Setting up watches. Beware: since -r was given, this may take a while!
Watches established.
CREATE ./.goutputstream-7FUFN1
Detected change n. 1
Running our command...
MODIFY ./.goutputstream-7FUFN1
Detected change n. 2
Running our command...
MOVED_FROM ./.goutputstream-7FUFN1
Detected change n. 3
Running our command...
MOVED_TO ./test.txt
Detected change n. 4
Running our command...
This unexpected behavior is due to the use of temporary files that we are generally not aware of. The same problem is present with other widely used terminal editors, such as nano.
Basically, there are two approaches to fixing the issue. The first is to restrict the type of monitored events, namely those indicated by the –event flag. The second is to exclude irrelevant files or directories by using the –exclude or –excludei flag.
For example, let’s try the same test again with xed, but exclude all the hidden files and directories by adding –exclude ‘/\.’ to the inotifywait parameters. This flag accepts a POSIX extended regular expression, so we need to escape the dots. Here’s the result:
$ ./inotifyTest.sh echo "Running our command..."
Setting up watches. Beware: since -r was given, this may take a while!
Watches established.
MOVED_TO ./test.txt
Detected change n. 1
Running our command...
Of the four events previously detected, this time, our script monitored only the last one. That’s what we wanted. In general, we need to analyze our use cases to find the most appropriate exclude regexes.
3.3. Max Number of Inotify Watches
In most cases, our script will work correctly. However, it may reach the system limit for the number of file watchers if the number of files is considerable.
Let’s try tail -f on any old file to verify if our OS exceeded the inotify maximum watch limit:
$ tail -f /var/log/dmesg
The internal implementation of tail -f uses the inotify mechanism to monitor file changes. If all is well, it will show the last ten lines and pause; then, let’s abort with CTRL+C. Instead, if we’ve run out of our inotify watches, we’ll most likely get this error:
tail: inotify cannot be used, reverting to polling: Too many open files
sysctl helps us to check the current config:
$ sysctl fs.inotify
fs.inotify.max_queued_events = 16384
fs.inotify.max_user_instances = 128
fs.inotify.max_user_watches = 65536
Let’s see what these values mean:
- max_queued_events → the maximum number of events in the kernel queue
- max_user_instances → the maximum number of watch instances, equal to the number of root directories for watching
- max_user_watches → the maximum number of directories across all watch instances
Usually, we should modify max_user_instances and max_user_watches and keep max_queued_events as the default. It’s safe to raise these values, but each used inotify watch takes up 1 kB on 64-bit systems of kernel memory, which is unswappable.
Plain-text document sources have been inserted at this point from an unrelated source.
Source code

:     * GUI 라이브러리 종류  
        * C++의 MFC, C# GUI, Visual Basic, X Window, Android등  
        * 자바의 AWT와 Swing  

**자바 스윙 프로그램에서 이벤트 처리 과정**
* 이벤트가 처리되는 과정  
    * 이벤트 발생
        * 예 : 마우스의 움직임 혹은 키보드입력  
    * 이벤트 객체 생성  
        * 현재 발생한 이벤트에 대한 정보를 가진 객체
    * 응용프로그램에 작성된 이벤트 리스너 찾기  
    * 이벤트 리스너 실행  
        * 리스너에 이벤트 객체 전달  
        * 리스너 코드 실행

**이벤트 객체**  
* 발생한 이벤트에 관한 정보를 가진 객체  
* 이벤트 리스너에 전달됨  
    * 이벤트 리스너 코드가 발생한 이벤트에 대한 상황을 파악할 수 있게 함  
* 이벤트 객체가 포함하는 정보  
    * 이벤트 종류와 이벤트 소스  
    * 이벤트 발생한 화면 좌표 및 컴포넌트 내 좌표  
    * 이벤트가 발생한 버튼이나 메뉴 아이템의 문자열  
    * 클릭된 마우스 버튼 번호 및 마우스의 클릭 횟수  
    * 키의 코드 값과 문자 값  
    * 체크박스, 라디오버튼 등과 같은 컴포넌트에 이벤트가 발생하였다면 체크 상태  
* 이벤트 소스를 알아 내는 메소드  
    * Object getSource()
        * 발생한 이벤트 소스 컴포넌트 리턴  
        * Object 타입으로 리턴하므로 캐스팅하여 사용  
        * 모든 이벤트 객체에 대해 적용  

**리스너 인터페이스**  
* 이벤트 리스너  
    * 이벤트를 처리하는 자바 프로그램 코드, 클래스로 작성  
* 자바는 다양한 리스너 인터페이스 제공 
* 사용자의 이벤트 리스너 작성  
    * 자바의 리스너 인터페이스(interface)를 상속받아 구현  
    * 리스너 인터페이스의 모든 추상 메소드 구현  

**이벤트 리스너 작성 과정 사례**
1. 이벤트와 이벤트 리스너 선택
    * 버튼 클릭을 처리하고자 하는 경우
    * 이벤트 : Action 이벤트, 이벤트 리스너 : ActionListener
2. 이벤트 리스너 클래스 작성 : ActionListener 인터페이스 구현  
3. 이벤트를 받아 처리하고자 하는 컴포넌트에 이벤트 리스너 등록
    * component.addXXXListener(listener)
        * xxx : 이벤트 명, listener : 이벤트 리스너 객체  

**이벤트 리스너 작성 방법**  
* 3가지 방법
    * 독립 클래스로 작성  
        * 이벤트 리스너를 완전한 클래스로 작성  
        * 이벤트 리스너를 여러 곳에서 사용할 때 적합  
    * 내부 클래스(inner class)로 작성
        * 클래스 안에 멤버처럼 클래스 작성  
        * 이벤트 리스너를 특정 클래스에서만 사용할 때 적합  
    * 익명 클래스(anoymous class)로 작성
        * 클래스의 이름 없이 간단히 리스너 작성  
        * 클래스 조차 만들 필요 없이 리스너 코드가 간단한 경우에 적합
To modify the configuration permanently, let’s edit /etc/sysctl.conf with root permissions (on Debian/RedHat derivatives), modifying the following lines or adding them if they don’t exist. Let’s remember to replace n with the wanted number (the maximum is 524288):
fs.inotify.max_queued_events = n
fs.inotify.max_user_instances = n
fs.inotify.max_user_watches = n
Then let’s reload the sysctl settings with sysctl -p (on Debian/RedHat derivatives).
4. Conclusion
In this article, we saw how to run a command whenever a file or directory changes.
The two basic approaches are polling and inotify, each with pros and cons. We’ve analyzed two complete scripts that implement both strategies, which we can customize according to our needs.